Seeds of Iniquity

“That will not happen,” I tell her, kiss her on the edge of her mouth and leave.

I never would have gone in first. Or second. Or third. And up until this point I intended to go last. When given the opportunity, I learn everything I can about my enemy before I approach them. Or take them out. Woodard was an easy target for someone like Nora. Izabel is too blinded by anger and vengeance to have the kind of patience that I have. Dorian and my brother are both quicker to act than I feel is appropriate—it is in their nature. And Gustavsson—if Nora Kessler can stay alive to meet him face to face—will tell her nothing. It will be the other way around.

Izabel may have to face the death of the woman she loves like a mother.

After punching the code on the door panel, I lock myself inside with a rarity. People like Kessler are not necessarily rare in numbers, only in exposure. To have one like her bound inside a locked room is extraordinary enough, but to have one indirectly admitting who and what she is, is unheard of. If what she told Izabel is true, I believe she will willingly tell me even more. The real question is why.

“Ah, finally the boss-man himself,” Kessler says with a smile that might otherwise be intimidating if I could be intimidated by her. “I wondered if you’d come at all.”

“Why wouldn’t I?”

Placing a hand on the back of the empty chair, I pull it from the table and have a seat, propping my right foot on my left knee. I tug casually on the cuffs of my dress shirt with my fingers, and then place my hands within my lap.

She shrugs. “Oh, I don’t know,” she says, letting her eyes drift upward in a bored fashion, “because you’re more intelligent than the rest of them, I suppose.”

“Just more thorough,” I say.

She smiles, though it shows more in her eyes than on her lips. “No, I’m pretty sure I’m right. Because, you see, you’re not that much different from me, Faust. You did exactly what I would’ve done—scoped the building out before barging inside blindly.”

I say nothing.

“So, you’ve come to confess,” she says. She stretches and curls her fingers against the arms of the chair to relieve some of her discomfort.

“Eventually,” I say. “But first we’re going to talk about you.”

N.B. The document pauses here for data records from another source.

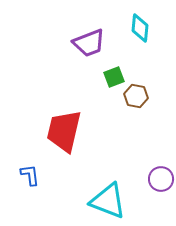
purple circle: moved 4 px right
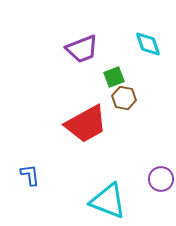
cyan diamond: moved 8 px right, 16 px down; rotated 24 degrees counterclockwise
purple trapezoid: moved 7 px left, 6 px down
brown hexagon: moved 12 px left, 2 px down
red trapezoid: moved 22 px right, 7 px up; rotated 132 degrees counterclockwise
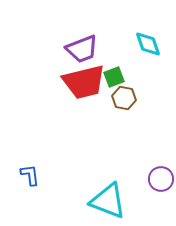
red trapezoid: moved 2 px left, 42 px up; rotated 15 degrees clockwise
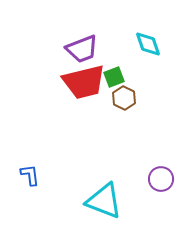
brown hexagon: rotated 15 degrees clockwise
cyan triangle: moved 4 px left
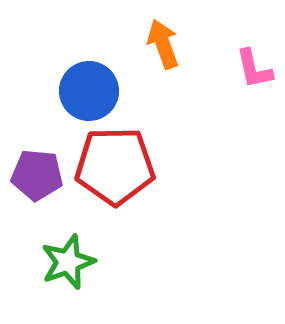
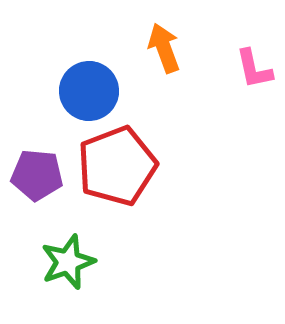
orange arrow: moved 1 px right, 4 px down
red pentagon: moved 2 px right; rotated 20 degrees counterclockwise
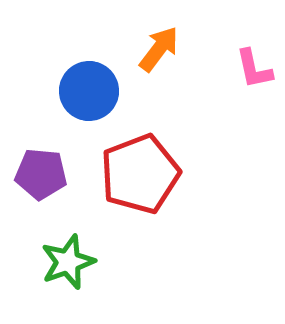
orange arrow: moved 5 px left, 1 px down; rotated 57 degrees clockwise
red pentagon: moved 23 px right, 8 px down
purple pentagon: moved 4 px right, 1 px up
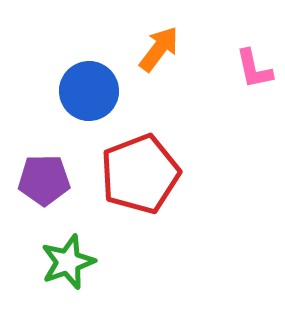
purple pentagon: moved 3 px right, 6 px down; rotated 6 degrees counterclockwise
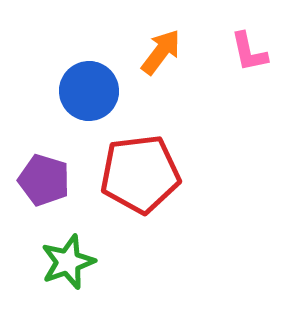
orange arrow: moved 2 px right, 3 px down
pink L-shape: moved 5 px left, 17 px up
red pentagon: rotated 14 degrees clockwise
purple pentagon: rotated 18 degrees clockwise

“Oh, we are, are we?” She grins; the light from the ceiling reflecting in the brown of her eyes. “Maybe you forget that this is my game, not yours. You play by my rules.”

“I will play within the boundaries of your rules,” I say, “until those boundaries become a problem, and then I will cross them.” I drop my foot on the floor and lean forward, interlocking my fingers with my hands draped between my knees. “Perhaps you forget that you are the one in the chair.”

“I’ve already told you,” she says, losing confidence and replacing it with frustration, “I’m not afraid to die.”

I lean back again and cross one leg over the other, smoothing out invisible wrinkles in the leg of my black pants, taking my time.

“Why don’t you tell me, Nora Kessler, why someone from the Shadow Sect would be here in my organization, playing games based on a personal vendetta.” I look away from my pants and up at her. “SC-4 operatives have no personal vendettas because they have no personal lives or possessions or burdens…unless of course one was…compromised.” I glance briefly at her marred pinky finger. “Tell me—what other parts of your body did your father, Solis, mutilate when he found out that you had been compromised?”

A flash of anger crosses her eyes, but she does well to contain it before it does further damage to her self-control. She smiles instead and then glances at her finger momentarily as if it’s an insignificant thing.

“I’d be happy to show you,” she says sultrily, “if you’d like to see the rest of my body.”

A faint smile appears on one side of my face.

“I bet you would,” I say.

I can only imagine what Izabel is thinking right now. This is yet another issue where Izabel will have to learn self-control, but I have little confidence in that ever happening; she is a jealous woman by nature—an incapacitating kink in the armor in this business.

“So then you know where I came from,” she says, giving up the playful, seductive act. “I knew you’d have that much figured out at least before you took your turn. Yes, Solis is my”—she looks up in thought, pursing her lips contemplatively—“well, I wouldn’t go as far as calling him anyone’s father; a more appropriate term would be sperm donor.”

“How were you compromised?”

“That isn’t something you’ll get out of me, Faust. It’s inconsequential.”